Generation indices to partition data into inliers/outliers.

Parameters:
  • data (np.ndarray) – Matrix of data points of shape (#samples, #items/sample).
  • minimum_points_for_fit (int) – Minimum number of points required to attempt fit.
Returns:

(inliers, outliers) tuple of index arrays for potential

Return type:

tuple

allensdk.eye_tracking.utils module

allensdk.eye_tracking.utils.generate_ray_indices(index_length, n_rays)[source]

Generate index arrays for rays emanating in a circle from a point.

Rays have start point at 0,0.

Parameters:
  • index_length (int) – Length of each index array.
  • n_rays (int) – Number of rays to generate. Rays are evenly distributed about 360 degrees.
Returns:

(xs, ys) tuple of [n_rays,index_length] index matrices.

Return type:

tuple

allensdk.eye_tracking.utils.get_ray_values(xs, ys, image)[source]

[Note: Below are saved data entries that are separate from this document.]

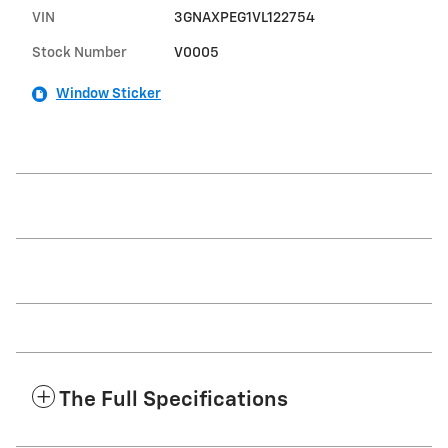
VIN
3GNAXPEG1VL122754
Stock Number
V0005
Window Sticker
The Full Specifications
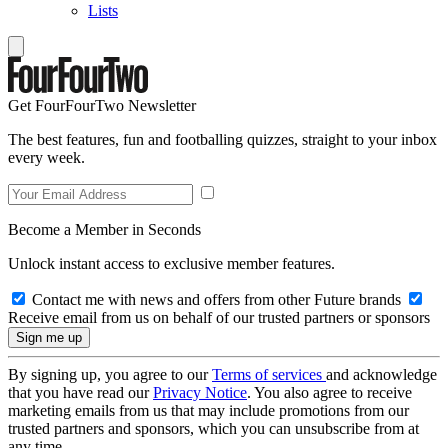
Lists
Get FourFourTwo Newsletter
The best features, fun and footballing quizzes, straight to your inbox
every week.
Become a Member in Seconds
Unlock instant access to exclusive member features.
Contact me with news and offers from other Future brands
Receive email from us on behalf of our trusted partners or sponsors
By signing up, you agree to our
Terms of services
and acknowledge
that you have read our
Privacy Notice
. You also agree to receive
marketing emails from us that may include promotions from our
trusted partners and sponsors, which you can unsubscribe from at
any time.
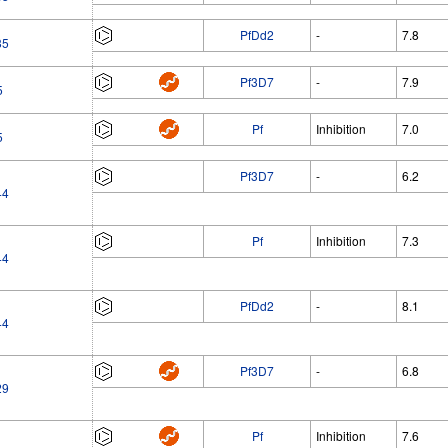
PfDd2
-
7.8
85
Pf3D7
-
7.9
5
Pf
Inhibition
7.0
5
Pf3D7
-
6.2
44
Pf
Inhibition
7.3
44
PfDd2
-
8.1
44
Pf3D7
-
6.8
29
Pf
Inhibition
7.6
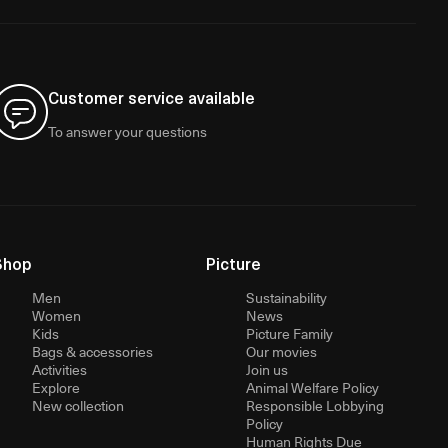
Customer service available
To answer your questions
Shop
Picture
Men
Sustainability
Women
News
Kids
Picture Family
Bags & accessories
Our movies
Activities
Join us
Explore
Animal Welfare Policy
New collection
Responsible Lobbying
Policy
Human Rights Due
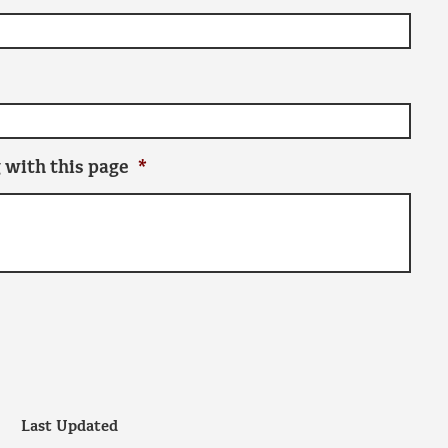
 with this page
*
Last Updated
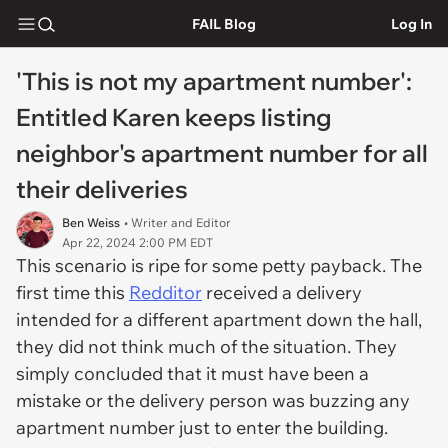
FAIL Blog
Log In
'This is not my apartment number':
Entitled Karen keeps listing
neighbor's apartment number for all
their deliveries
Ben Weiss
• Writer and Editor
Apr 22, 2024 2:00 PM EDT
This scenario is ripe for some petty payback. The
first time this
Redditor
received a delivery
intended for a different apartment down the hall,
they did not think much of the situation. They
simply concluded that it must have been a
mistake or the delivery person was buzzing any
apartment number just to enter the building.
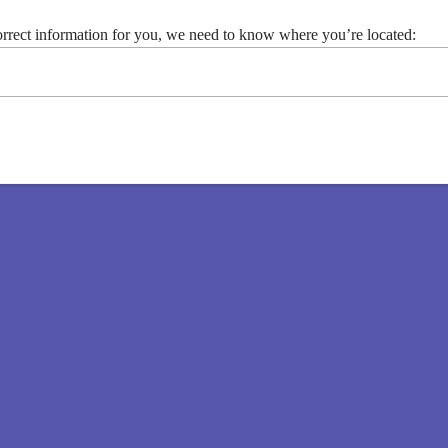
 contact Moderna at 1-866-MODERNA (1-866-663-3762) for
orrect information for you, we need to know where you’re located:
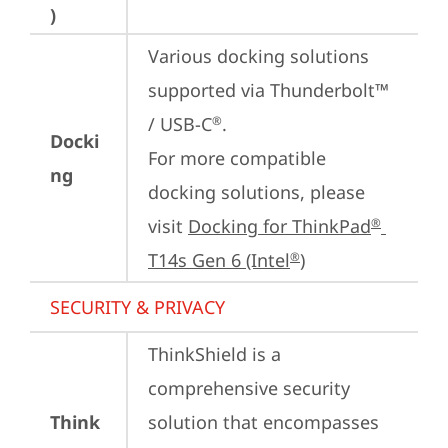
)
Various docking solutions 
supported via Thunderbolt™ 
/ USB-C
.

®
Docki
For more compatible 
ng
docking solutions, please 
visit 
Docking for ThinkPad
®
T14s Gen 6 (Intel
)
®
SECURITY & PRIVACY
ThinkShield is a 
comprehensive security 
Think
solution that encompasses 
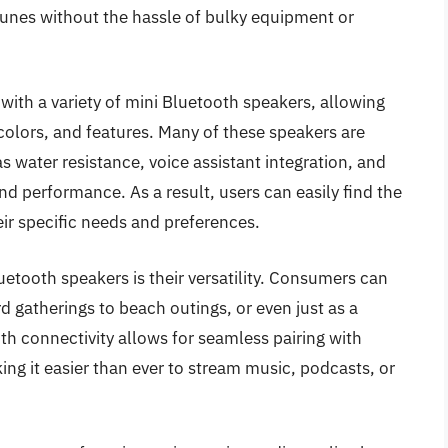
e tunes without the hassle of bulky equipment or
with a variety of mini Bluetooth speakers, allowing
olors, and features. Many of these speakers are
 water resistance, voice assistant integration, and
and performance. As a result, users can easily find the
eir specific needs and preferences.
etooth speakers is their versatility. Consumers can
 gatherings to beach outings, or even just as a
th connectivity allows for seamless pairing with
ng it easier than ever to stream music, podcasts, or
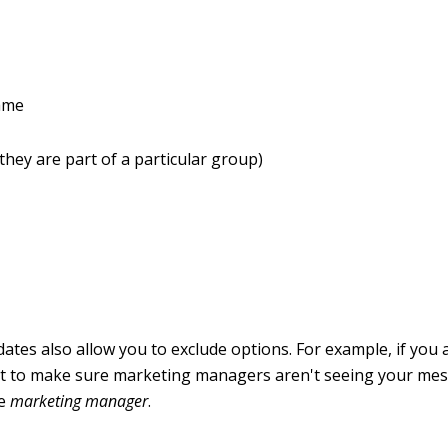
ame
 they are part of a particular group)
tes also allow you to exclude options. For example, if you 
 to make sure marketing managers aren't seeing your mes
le
marketing manager
.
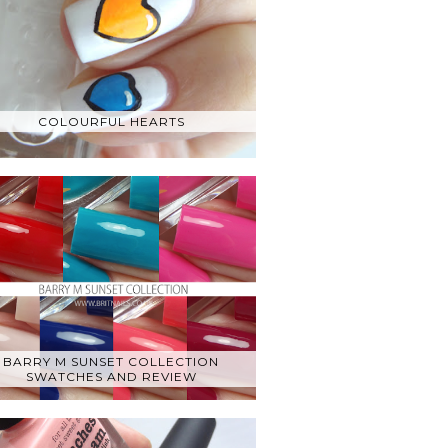
COLOURFUL HEARTS
BARRY M SUNSET COLLECTION
SWATCHES AND REVIEW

Get values of image along a set of rays.

Parameters:
  • xs (np.ndarray) – X indices of rays.
  • ys (np.ndarray) – Y indices of rays.
  • image (np.ndarray) – Image to get values from.
Returns:

List of arrays of image values along each ray.

Return type:

list

allensdk.eye_tracking.utils.good_coordinate_mask(xs, ys, shape)[source]

Generate a coordinate mask inside shape.

Parameters:
  • xs (np.ndarray) – X indices.
  • ys (np.ndarray) – Y indices.
  • shape (tuple) – (height, width) shape of image.
Returns:

Logical mask for xs and xs to ensure they are inside image.

Return type:

np.ndarray

allensdk.eye_tracking.utils.rotate_rays(xs, ys, angles)[source]

Rotate index arrays about angles.

Parameters:
  • xs (np.ndarray) – Unrotated x-index array of shape [1,n].
  • ys (np.ndarray) – Unrotated y-index array of shape [1,n].
  • angles (np.adarray) – Angles over which to rotate of shape [m,1].
Returns:

(xs, ys) tuple of [m,n] index matrices.

Return type:

tuple

Module contents

Top-level package for AllenSDK Eye Tracking.